Verfasst von: Heike Kaltofen, Dierk A. Vagts, Uta Emmig und Peter Biro
Pallister-Killian-Syndrom.
Synonyme
Killian-/Teschler-Nicola-Sy; PKS; Tetrasomie 12p
Oberbegriffe
Chromosomopathie.
Organe/Organsysteme
Haut, Hautanhangsorgane, Herz-Kreislauf-System, Bewegungsapparat, zentrales Nervensystem.
Inzidenz
Sehr selten; bisher wurden nur sporadische Fälle gemeldet. Kommt praktisch nur bei Kindern und in der Adoleszenz vor, da die Lebenserwartung erheblich verkürzt ist (der älteste lebende Patient war 45 Jahre alt).
Ätiologie
Kongenital (nicht hereditär). Tetrasomie-Mosaik des Isochromosoms 12p, d. h. 4-fach vorhandener kurzer Arm des Chromosoms 12. Als direkte Ursache wird ein Chromosomenteilungsfehler während der Meiose angenommen.
Verwandte Formen, Differenzialdiagnosen
Wolf-Hirschborn-Sy, Fryns-Sy, Trisomie-9-Mosaik, Trisomie 18.

Symptome

Gesichtsmalformationen (abgeflachtes Gesicht, Makroglossie, Prognathie, Ptosis, Strabismus, Epikanthus, Hypertelorismus, kurzer Nacken, Mikrognathie), Ohrmissbildungen, Pigmentanomalien, bitemporale Alopezie, Spaltbildungen, Krampfneigung, breite Hände, kurze Finger. Der Phänotyp variiert sehr stark. Die Diagnose wird durch Untersuchung von Hautfibroblasten bestätigt.
Vergesellschaftet mit
Hörverminderung, gastrointestinale Beteiligung wie Zwerchfellhernie (bis zu 40 %!), intestinale Rotationen, Schluckstörungen, gastrointestinaler Reflux, Hernien, kardiovaskuläre Fehlbildungen (z. B. ASD, VSD; bicuspide Aortenklappe, hypertrophe Kardiomyopathie), urogenitale Fehlbildungen (z.

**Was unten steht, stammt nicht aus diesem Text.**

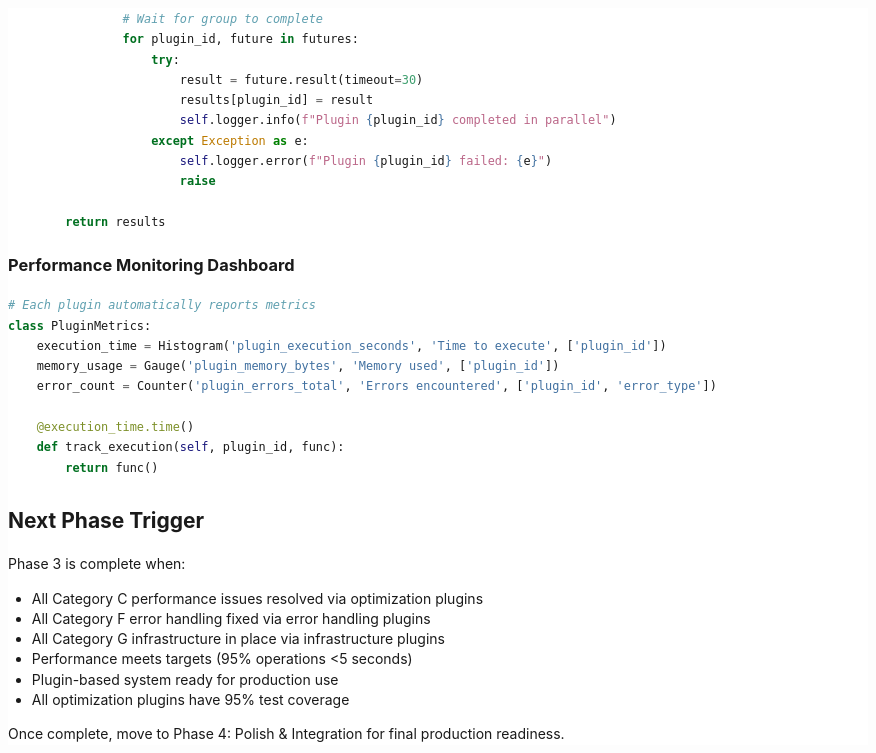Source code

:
 ```python
                # Wait for group to complete
                for plugin_id, future in futures:
                    try:
                        result = future.result(timeout=30)
                        results[plugin_id] = result
                        self.logger.info(f"Plugin {plugin_id} completed in parallel")
                    except Exception as e:
                        self.logger.error(f"Plugin {plugin_id} failed: {e}")
                        raise
        
        return results
```

### Performance Monitoring Dashboard

```python
# Each plugin automatically reports metrics
class PluginMetrics:
    execution_time = Histogram('plugin_execution_seconds', 'Time to execute', ['plugin_id'])
    memory_usage = Gauge('plugin_memory_bytes', 'Memory used', ['plugin_id'])
    error_count = Counter('plugin_errors_total', 'Errors encountered', ['plugin_id', 'error_type'])
    
    @execution_time.time()
    def track_execution(self, plugin_id, func):
        return func()
```

## Next Phase Trigger

Phase 3 is complete when:
- All Category C performance issues resolved via optimization plugins
- All Category F error handling fixed via error handling plugins
- All Category G infrastructure in place via infrastructure plugins
- Performance meets targets (95% operations <5 seconds)
- Plugin-based system ready for production use
- All optimization plugins have 95% test coverage

Once complete, move to Phase 4: Polish & Integration for final production readiness.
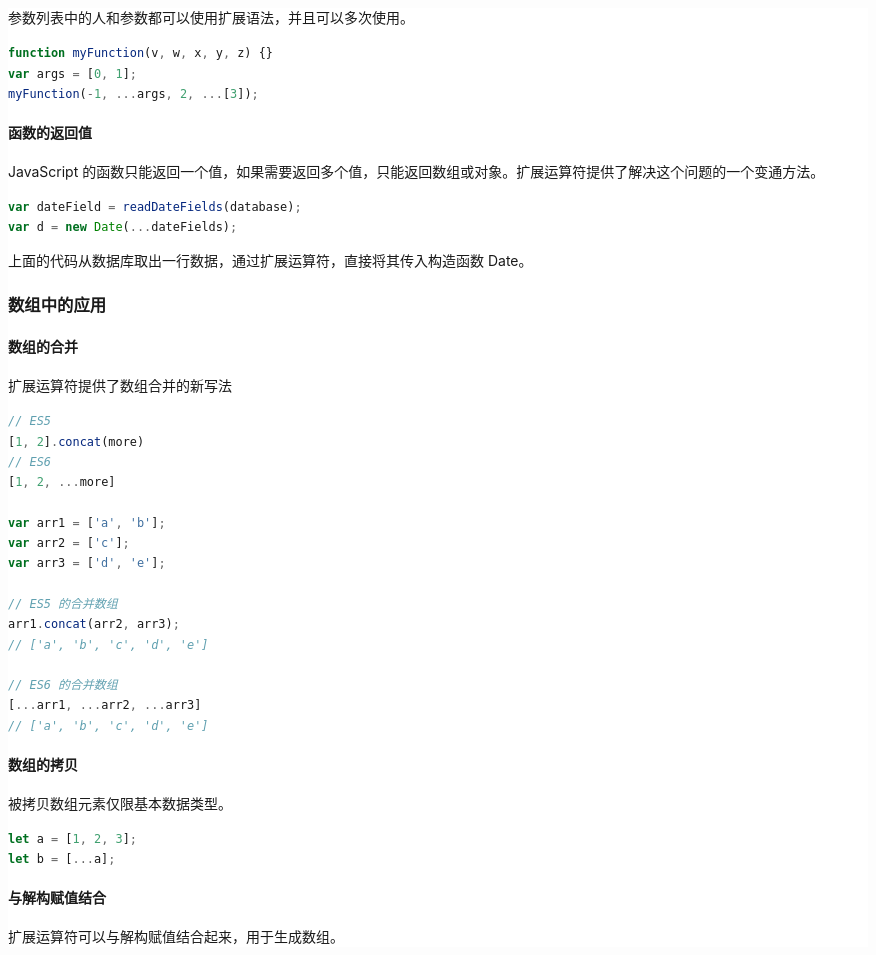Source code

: 参数列表中的人和参数都可以使用扩展语法，并且可以多次使用。

```javascript
function myFunction(v, w, x, y, z) {}
var args = [0, 1];
myFunction(-1, ...args, 2, ...[3]);
```

#### 函数的返回值

JavaScript 的函数只能返回一个值，如果需要返回多个值，只能返回数组或对象。扩展运算符提供了解决这个问题的一个变通方法。

```javascript
var dateField = readDateFields(database);
var d = new Date(...dateFields);
```

上面的代码从数据库取出一行数据，通过扩展运算符，直接将其传入构造函数 Date。

### 数组中的应用

#### 数组的合并

扩展运算符提供了数组合并的新写法

```javascript
// ES5
[1, 2].concat(more)
// ES6
[1, 2, ...more]

var arr1 = ['a', 'b'];
var arr2 = ['c'];
var arr3 = ['d', 'e'];

// ES5 的合并数组
arr1.concat(arr2, arr3);
// ['a', 'b', 'c', 'd', 'e']

// ES6 的合并数组
[...arr1, ...arr2, ...arr3]
// ['a', 'b', 'c', 'd', 'e']
```

#### 数组的拷贝

被拷贝数组元素仅限基本数据类型。

```javascript
let a = [1, 2, 3];
let b = [...a];
```

#### 与解构赋值结合

扩展运算符可以与解构赋值结合起来，用于生成数组。

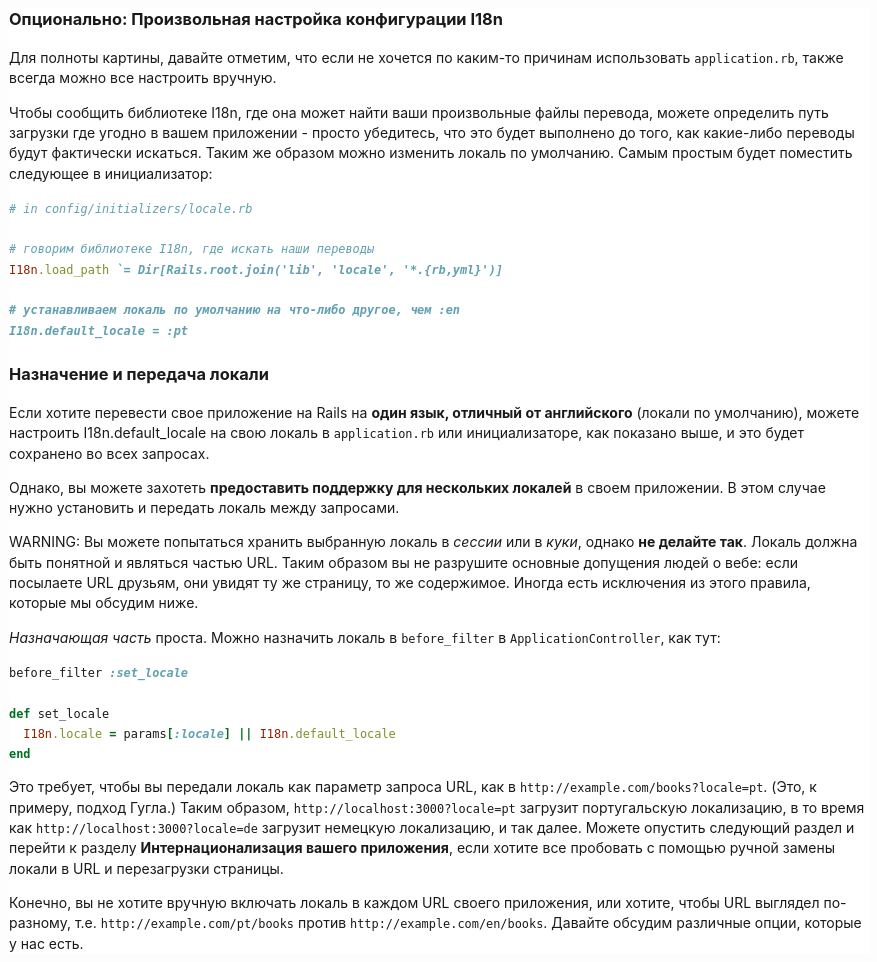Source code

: ### Опционально: Произвольная настройка конфигурации I18n

Для полноты картины, давайте отметим, что если не хочется по каким-то причинам использовать `application.rb`, также всегда можно все настроить вручную.

Чтобы сообщить библиотеке I18n, где она может найти ваши произвольные файлы перевода, можете определить путь загрузки где угодно в вашем приложении - просто убедитесь, что это будет выполнено до того, как какие-либо переводы будут фактически искаться. Таким же образом можно изменить локаль по умолчанию. Самым простым будет поместить следующее в инициализатор:

```ruby
# in config/initializers/locale.rb

# говорим библиотеке I18n, где искать наши переводы
I18n.load_path `= Dir[Rails.root.join('lib', 'locale', '*.{rb,yml}')]

# устанавливаем локаль по умолчанию на что-либо другое, чем :en
I18n.default_locale = :pt
```

### Назначение и передача локали

Если хотите перевести свое приложение на Rails на **один язык, отличный от английского** (локали по умолчанию), можете настроить I18n.default_locale на свою локаль в `application.rb` или инициализаторе, как показано выше, и это будет сохранено во всех запросах.

Однако, вы можете захотеть **предоставить поддержку для нескольких локалей** в своем приложении. В этом случае нужно установить и передать локаль между запросами.

WARNING: Вы можете попытаться хранить выбранную локаль в _сессии_ или в _куки_, однако **не делайте так**. Локаль должна быть понятной и являться частью URL. Таким образом вы не разрушите основные допущения людей о вебе: если посылаете URL друзьям, они увидят ту же страницу, то же содержимое. Иногда есть исключения из этого правила, которые мы обсудим ниже.

_Назначающая часть_ проста. Можно назначить локаль в `before_filter` в `ApplicationController`, как тут:

```ruby
before_filter :set_locale

def set_locale
  I18n.locale = params[:locale] || I18n.default_locale
end
```

Это требует, чтобы вы передали локаль как параметр запроса URL, как в `http://example.com/books?locale=pt`. (Это, к примеру, подход Гугла.) Таким образом, `http://localhost:3000?locale=pt` загрузит португальскую локализацию, в то время как `http://localhost:3000?locale=de` загрузит немецкую локализацию, и так далее. Можете опустить следующий раздел и перейти к разделу **Интернационализация вашего приложения**, если хотите все пробовать с помощью ручной замены локали в URL и перезагрузки страницы.

Конечно, вы не хотите вручную включать локаль в каждом URL своего приложения, или хотите, чтобы URL выглядел по-разному, т.е. `http://example.com/pt/books` против `http://example.com/en/books`. Давайте обсудим различные опции, которые у нас есть.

B. Nierendysplasie, Hypospadie), Pulmonalstenosen, häufig respiratorische Infekte, überzählige Mamillen, leichte bis schwere mentale Retardierung. Es kommen sowohl hypo- als auch hypertone Zustände der Muskulatur vor. Im höheren Alter zunehmend Kontrakturen.
Therapie
Pränataldiagnostik durch Chorionzottenbiopsie möglich. Korrekturoperationen bei Kontrakturen.

Anästhesierelevanz

Aufgrund der häufigen Beteiligung aller Organsysteme sollte vor einem Eingriff ein entsprechendes Organ-Screening vorliegen. Von anästhesiologischer Bedeutung sind die Gesichtsmalformationen im Hinblick auf die Sicherung der Atemwege sowie die neurologischen und neuromuskulären Probleme. Obwohl bisher kein Fall einer malignen Hyperthermie bei diesem Krankheitsbild aufgetreten ist, kann wie bei allen neuromuskulären Erkrankungen eine erhöhte Neigung dafür angenommen werden. Die wenigen besprochenen Fälle erwähnten die erfolgreiche Verwendung von volatilen Anästhetika, was allerdings kein Beweis für deren Unbedenklichkeit ist. Auf jeden Fall ist deren Verwendung sorgfältig zu erwägen und mit den vorhandenen Alternativen zu vergleichen.
Spezielle präoperative Abklärung
Bildgebende Darstellung der Atemwegsanatomie zur Abschätzung der Intubierbarkeit bzw. des Vorgehens zur Sicherstellung der Oxygenation. Kardiale Abklärung (EKG, Herzecho), Nierenfunktion.
Wichtiges Monitoring
Pulsoxymetrie, Kapnographie, ggf. invasives Kreislaufmonitoring.
Vorgehen
Es gibt nur wenig Erfahrung mit Anästhesien bei Pallister-Killian-Sy. Eines der Hauptmerkmale sind die Gesichtsmalformationen, die eine erschwerte Intubation erwarten lassen. In dem spärlichen bekannten Erfahrungsmaterial hat sich dies nicht bestätigt, was aber nicht ausschließt, dass es dennoch zu erheblichen Schwierigkeiten kommen kann. Für diesen Fall sind Vorkehrungen zu treffen, damit man alternative Methoden der Atemwegssicherung zur Verfügung hat. Aufgrund der mentalen Retardierung ist nicht mit Kooperationsfähigkeit der Patienten zu rechnen, was beispielsweise eine wach-fiberoptische Vorgehensweise eher ausschließt. Zu empfehlen ist die Gabe von H2-Rezeptorenblockern oder Protonenpumpeninhibitoren vor der Einleitung und eine Vorgehensweise im Sinne einer „rapid sequence induction“. Als Ausweichtechnik bei Misslingen der Intubation sollte ein supraglottischer Atemweg zur zeitweiligen Überbrückung verwendet werden, um anschließend die Atemwegssicherung mit weiteren Verfahren (z. B. fiberoptische Intubation durch Larynxmaske) zu vollenden.
Die erfolgreiche Anwendung rückenmarknaher und peripherer Leitungsblockaden ist ebenfalls berichtet worden, wobei in einem Fall die epidurale Punktion unter Allgemeinanästhesie durchgeführt wurde.
Cave
Succinylcholin, Nichtberücksichtigung multipler Organfehlbildungen.